--- TASK DETAILS ---
Return the text of the records below line for line, with no changes, and leave out the pictures.

--- DATASET EXCERPTS ---
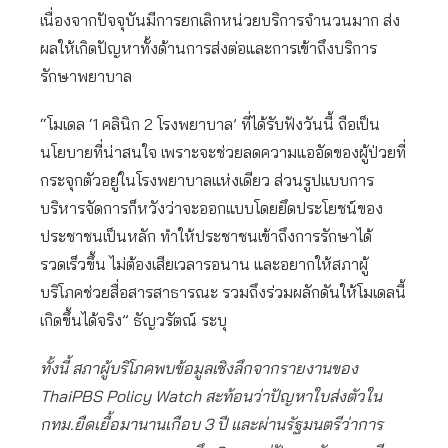
เนื่องจากปัจจุบันมีการยกเลิกหน่วยบริการจำนวนมาก ส่ง
ผลให้เกิดปัญหาทั้งด้านการส่งต่อและการเข้าถึงบริการ
รักษาพยาบาล
“โมเดล ‘1 คลินิก 2 โรงพยาบาล’ ที่ได้รับฟังวันนี้ ถือเป็น
นโยบายที่น่าสนใจ เพราะจะช่วยลดความแออัดของผู้ป่วยที่
กระจุกตัวอยู่ในโรงพยาบาลแห่งเดียว ส่วนรูปแบบการ
บริหารจัดการก็หวังว่าจะออกแบบโดยยึดประโยชน์ของ
ประชาชนเป็นหลัก ทำให้ประชาชนเข้าถึงการรักษาได้
รวดเร็วขึ้น ไม่ต้องเสียเวลารอนาน และอยากให้สภาผู้
บริโภคช่วยสื่อสารสาธารณะ รวมถึงร่วมผลักดันให้โมเดลนี้
เกิดขึ้นได้จริง” ธัญวรัตณ์ ระบุ
ทั้งนี้ สภาผู้บริโภคพบข้อมูลเชิงลึกจากรายงานของ
ThaiPBS Policy Watch สะท้อนว่าปัญหาใบส่งตัวใน
กทม.ยืดเยื้อมานานเกือบ 3 ปี และผ่านรัฐมนตรีว่าการ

--- TASK SOLUTION ---
เนื่องจากปัจจุบันมีการยกเลิกหน่วยบริการจำนวนมาก ส่ง
ผลให้เกิดปัญหาทั้งด้านการส่งต่อและการเข้าถึงบริการ
รักษาพยาบาล
“โมเดล ‘1 คลินิก 2 โรงพยาบาล’ ที่ได้รับฟังวันนี้ ถือเป็น
นโยบายที่น่าสนใจ เพราะจะช่วยลดความแออัดของผู้ป่วยที่
กระจุกตัวอยู่ในโรงพยาบาลแห่งเดียว ส่วนรูปแบบการ
บริหารจัดการก็หวังว่าจะออกแบบโดยยึดประโยชน์ของ
ประชาชนเป็นหลัก ทำให้ประชาชนเข้าถึงการรักษาได้
รวดเร็วขึ้น ไม่ต้องเสียเวลารอนาน และอยากให้สภาผู้
บริโภคช่วยสื่อสารสาธารณะ รวมถึงร่วมผลักดันให้โมเดลนี้
เกิดขึ้นได้จริง” ธัญวรัตณ์ ระบุ
ทั้งนี้ สภาผู้บริโภคพบข้อมูลเชิงลึกจากรายงานของ
ThaiPBS Policy Watch สะท้อนว่าปัญหาใบส่งตัวใน
กทม.ยืดเยื้อมานานเกือบ 3 ปี และผ่านรัฐมนตรีว่าการ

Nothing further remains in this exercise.